Enjot was tending his cows in the hills near his home when the earth shook.
The 5.6 magnitude earthquake killed more than 265 people, including 11 of Enjot’s family members. His sister-in-law and her two children were hurt, among the hundreds injured in Monday’s quake.
Now, Enjot is visiting his hospitalised loved ones and trying to rebuild his shattered life, one of thousands of Indonesians reeling from the disaster.
“My life has suddenly changed,” said Enjot, 45, who goes by one name like many Indonesians. “I have to live with it from now on.”
The epicenter of the quake was just south of Enjot’s hometown, Cianjur. After getting a call from his daughter, Enjot hopped aboard his motorbike and raced home, arriving within a few minutes to see his neighbourhood flattened.
“Men, women and children cried while people who were trapped in the collapsed houses were screaming for help,” he recalled. “I saw terrible devastation and heart-rending scenes.”
His sister-in-law and her children, who were visiting from a nearby village, were among the more fortunate. Others heard their screams from the rubble and pulled them out.
The woman and children suffered severe head injuries and broken bones and are being treated in a hospital overwhelmed by the number of casualties.
According to the government’s National Disaster Agency, as of Tuesday evening more than 265 people were killed, with hundreds missing and injured, almost all in and around Cianjur. The toll was expected to rise.
Like many other villagers, Enjot desperately dug through debris looking for survivors, and managed to rescue several. But blocked roads and damaged bridges meant that authorities weren’t able to bring in the heavy machinery needed to remove larger slabs of concrete and other rubble.
Throughout the day, relatives wailed as they watched rescuers pull mud-caked bodies from the destroyed buildings, including one of Enjot’s nephews.
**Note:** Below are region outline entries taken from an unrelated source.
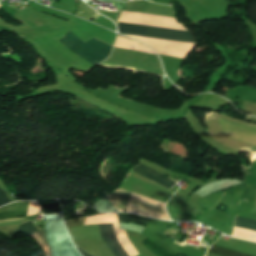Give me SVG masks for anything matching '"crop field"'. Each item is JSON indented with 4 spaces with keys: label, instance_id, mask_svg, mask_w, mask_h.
<instances>
[{
    "label": "crop field",
    "instance_id": "obj_1",
    "mask_svg": "<svg viewBox=\"0 0 256 256\" xmlns=\"http://www.w3.org/2000/svg\"><path fill=\"white\" fill-rule=\"evenodd\" d=\"M45 233L52 256H81L62 221V214L45 216Z\"/></svg>",
    "mask_w": 256,
    "mask_h": 256
},
{
    "label": "crop field",
    "instance_id": "obj_2",
    "mask_svg": "<svg viewBox=\"0 0 256 256\" xmlns=\"http://www.w3.org/2000/svg\"><path fill=\"white\" fill-rule=\"evenodd\" d=\"M121 33L194 43L187 30L118 21Z\"/></svg>",
    "mask_w": 256,
    "mask_h": 256
},
{
    "label": "crop field",
    "instance_id": "obj_3",
    "mask_svg": "<svg viewBox=\"0 0 256 256\" xmlns=\"http://www.w3.org/2000/svg\"><path fill=\"white\" fill-rule=\"evenodd\" d=\"M59 42L94 65L104 60L112 48L94 38L85 44L70 31Z\"/></svg>",
    "mask_w": 256,
    "mask_h": 256
},
{
    "label": "crop field",
    "instance_id": "obj_4",
    "mask_svg": "<svg viewBox=\"0 0 256 256\" xmlns=\"http://www.w3.org/2000/svg\"><path fill=\"white\" fill-rule=\"evenodd\" d=\"M236 227L256 231V221L236 216ZM234 227L233 237L242 238L256 242V232Z\"/></svg>",
    "mask_w": 256,
    "mask_h": 256
},
{
    "label": "crop field",
    "instance_id": "obj_5",
    "mask_svg": "<svg viewBox=\"0 0 256 256\" xmlns=\"http://www.w3.org/2000/svg\"><path fill=\"white\" fill-rule=\"evenodd\" d=\"M104 243L111 249L114 256H128L117 241L112 224L99 225Z\"/></svg>",
    "mask_w": 256,
    "mask_h": 256
},
{
    "label": "crop field",
    "instance_id": "obj_6",
    "mask_svg": "<svg viewBox=\"0 0 256 256\" xmlns=\"http://www.w3.org/2000/svg\"><path fill=\"white\" fill-rule=\"evenodd\" d=\"M132 170L138 172L139 174L153 180L156 183H159L169 189L171 186H173L176 182L164 177L163 175L153 171L152 169L140 164L133 168ZM174 180V179H173Z\"/></svg>",
    "mask_w": 256,
    "mask_h": 256
},
{
    "label": "crop field",
    "instance_id": "obj_7",
    "mask_svg": "<svg viewBox=\"0 0 256 256\" xmlns=\"http://www.w3.org/2000/svg\"><path fill=\"white\" fill-rule=\"evenodd\" d=\"M119 222H137L141 224L147 225L149 218L132 215V214H126V213H117Z\"/></svg>",
    "mask_w": 256,
    "mask_h": 256
},
{
    "label": "crop field",
    "instance_id": "obj_8",
    "mask_svg": "<svg viewBox=\"0 0 256 256\" xmlns=\"http://www.w3.org/2000/svg\"><path fill=\"white\" fill-rule=\"evenodd\" d=\"M214 245L211 246V248L209 249L208 252L218 254V255H221V256H251V255H248V254L232 251V250L225 249V248L218 247V246H214Z\"/></svg>",
    "mask_w": 256,
    "mask_h": 256
},
{
    "label": "crop field",
    "instance_id": "obj_9",
    "mask_svg": "<svg viewBox=\"0 0 256 256\" xmlns=\"http://www.w3.org/2000/svg\"><path fill=\"white\" fill-rule=\"evenodd\" d=\"M27 212H9L1 213L0 219L11 218V217H26Z\"/></svg>",
    "mask_w": 256,
    "mask_h": 256
},
{
    "label": "crop field",
    "instance_id": "obj_10",
    "mask_svg": "<svg viewBox=\"0 0 256 256\" xmlns=\"http://www.w3.org/2000/svg\"><path fill=\"white\" fill-rule=\"evenodd\" d=\"M9 199L4 195V193L0 190V205L5 203H9Z\"/></svg>",
    "mask_w": 256,
    "mask_h": 256
},
{
    "label": "crop field",
    "instance_id": "obj_11",
    "mask_svg": "<svg viewBox=\"0 0 256 256\" xmlns=\"http://www.w3.org/2000/svg\"><path fill=\"white\" fill-rule=\"evenodd\" d=\"M79 250L83 253L84 256H91V255H89L87 252L81 250L80 248H79ZM82 253H81V254H82Z\"/></svg>",
    "mask_w": 256,
    "mask_h": 256
},
{
    "label": "crop field",
    "instance_id": "obj_12",
    "mask_svg": "<svg viewBox=\"0 0 256 256\" xmlns=\"http://www.w3.org/2000/svg\"><path fill=\"white\" fill-rule=\"evenodd\" d=\"M117 37H122V36H119V35H118ZM123 38H125V37H123Z\"/></svg>",
    "mask_w": 256,
    "mask_h": 256
}]
</instances>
Not far from Enjot’s home, an aftershock triggered a landslide that crashed onto the house of one of his relatives and buried seven people inside. Four were rescued, but two nephews and a cousin were killed, he said.
In a neighbouring village, his sister, a cousin and six other relatives were killed when their homes collapsed, Enjot said.
Faced with such a sudden loss of life, and left without a place to live, Enjot is wondering what comes next.
He’s with thousands living in tents or other temporary shelters set up by volunteers, barely enough to protect them from monsoon downpours.
“The situation is worse than appears on television,” Enjot said. “We are starving, thirsty and cold without adequate tents and clothes, while no access to clean water.”
“All that’s left,” he said, “is the clothes I’ve been wearing since yesterday.”